Le premier week-end de la saison 2025 de MotoGP a confirmé que les courses Sprint restaient un défi de taille pour Francesco Bagnaia. Malgré une troisième place en qualification, puis en Sprint, l’Italien ne cache pas sa frustration face à des difficultés récurrentes qui l’empêchent de rivaliser pleinement avec ses adversaires. Pendant que Marc Márquez dominait l’épreuve, Bagnaia a dû se contenter d’un rôle d’observateur derrière les frères Márquez, sans jamais pouvoir réellement les inquiéter. Décryptage des problèmes qui persistent pour le double champion du monde.
Un problème de feeling en entrée de virage
Si assurer des points en Sprint fait désormais partie de la stratégie de Bagnaia, cela ne suffit pas à masquer les obstacles qu’il rencontre dans ces mini-courses. L’Italien a notamment évoqué des difficultés en entrée de virage, gêné par le comportement de sa moto sur ces formats courts.

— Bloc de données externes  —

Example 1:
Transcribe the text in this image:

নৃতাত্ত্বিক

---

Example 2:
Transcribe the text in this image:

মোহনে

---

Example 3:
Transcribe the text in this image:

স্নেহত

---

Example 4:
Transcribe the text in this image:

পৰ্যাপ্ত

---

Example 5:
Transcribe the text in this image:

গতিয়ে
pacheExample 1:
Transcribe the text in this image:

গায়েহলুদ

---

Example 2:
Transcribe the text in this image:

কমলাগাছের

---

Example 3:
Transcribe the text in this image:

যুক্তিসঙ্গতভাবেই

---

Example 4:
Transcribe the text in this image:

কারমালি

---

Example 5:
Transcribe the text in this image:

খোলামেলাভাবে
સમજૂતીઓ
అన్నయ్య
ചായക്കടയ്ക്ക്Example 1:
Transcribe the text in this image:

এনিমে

Il pointe du doigt la différence de réservoir de carburant, spécifique aux courses Sprint, qui modifie la dynamique de la machine et affecte particulièrement son freinage.

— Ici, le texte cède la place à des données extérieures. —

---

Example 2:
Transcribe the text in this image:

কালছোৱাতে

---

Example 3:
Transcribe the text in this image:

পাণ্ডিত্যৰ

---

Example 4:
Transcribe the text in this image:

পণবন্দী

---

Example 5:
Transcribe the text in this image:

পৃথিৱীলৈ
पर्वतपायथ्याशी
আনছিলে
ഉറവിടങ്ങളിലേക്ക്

« C’est super d’être sur le podium, je suis content, mais il faut qu’on travaille parce que j’ai toujours les mêmes sensations que l’année dernière au sprint, avec beaucoup de difficultés en entrée de virage. J’ai du mal en sprint », a confié Bagnaia après la course. Il met en avant le fait que « la seule chose qui change par rapport à la course longue, c’est le réservoir de carburant, qui est plus petit du fait du règlement. Ça change donc un peu la dynamique de la moto et j’ai plus de mal au freinage et en entrée de virage ». Une problématique récurrente qui dure depuis plusieurs saisons et semble difficile à solutionner.
Une stratégie pneumatique incertaine
Bagnaia avait misé sur un pneu avant dur pour ce Sprint, un choix qui ne s’est pas avéré aussi payant qu’espéré. Surprise par la dégradation rapide de son pneu, la star de Ducati remet en question sa stratégie pneumatique pour la course principale. « J’avais décidé de prendre le pneu avant dur, y compris pour la course de demain, mais j’ai été assez surpris de voir que je l’ai fini avant la fin du sprint. Du coup, pour demain je ne sais pas, on va peut-être réfléchir à faire quelque chose de différent », a-t-il déclaré.

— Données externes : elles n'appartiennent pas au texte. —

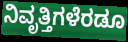
ನಿವೃತ್ತಿಗಳೆರಡೂ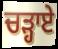
ਚੜ੍ਹਾਏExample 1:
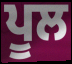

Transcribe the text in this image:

ਪੂਲ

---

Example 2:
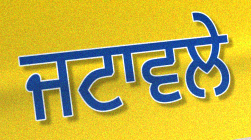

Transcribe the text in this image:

ਜਟਾਵਲੇ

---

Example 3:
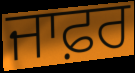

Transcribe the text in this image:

ਜਾਫ਼ਰ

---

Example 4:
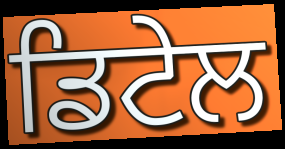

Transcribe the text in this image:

ਡਿਟੇਲ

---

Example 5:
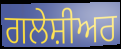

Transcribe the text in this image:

ਗਲੇਸ਼ੀਅਰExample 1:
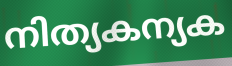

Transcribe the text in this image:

നിത്യകന്യക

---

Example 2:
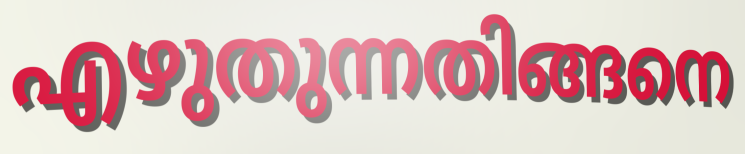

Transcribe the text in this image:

Son dilemme repose sur la stabilité au freinage. Avec un pneu tendre, il bénéficierait d’un meilleur grip en virage, mais au détriment de sa confiance au freinage. « Mon problème avec le pneu soft, c’est le freinage : je n’aime pas quand le pneu avant bouge beaucoup », confie-t-il. Cette incertitude ajoute une pression supplémentaire avant la grande course où il devra impérativement trouver le bon compromis.
Une recherche de solution qui tarde
Malgré sa troisième place qui lui rapporte 7 points, Bagnaia reste insatisfait de sa performance. Il sait que ce problème d’entrée de virage persiste depuis plusieurs saisons et qu’aucune solution miracle ne semble émerger. Il a déjà essayé différentes configurations en essais, mais le règlement l’empêche d’adopter certaines solutions en course.
« Quand je pars devant et que je mène, le problème est moindre. Sans l’aspiration de quelqu’un devant, je peux forcer sur les freinages. Par contre, si j’ai quelqu’un devant, je vais garder un écart d’une seconde pendant dix ou quinze tours et je ne vais pas pouvoir me rapprocher », concède-t-il. Ce constat montre que son problème est non seulement mécanique, mais aussi stratégique.
Avec un Marc Márquez au sommet de sa forme et un Álex Márquez lui aussi performant, Bagnaia va devoir trouver rapidement des solutions pour ne pas perdre du terrain dans cette nouvelle saison. La course principale sera un test crucial pour voir s’il parvient à compenser ces faiblesses.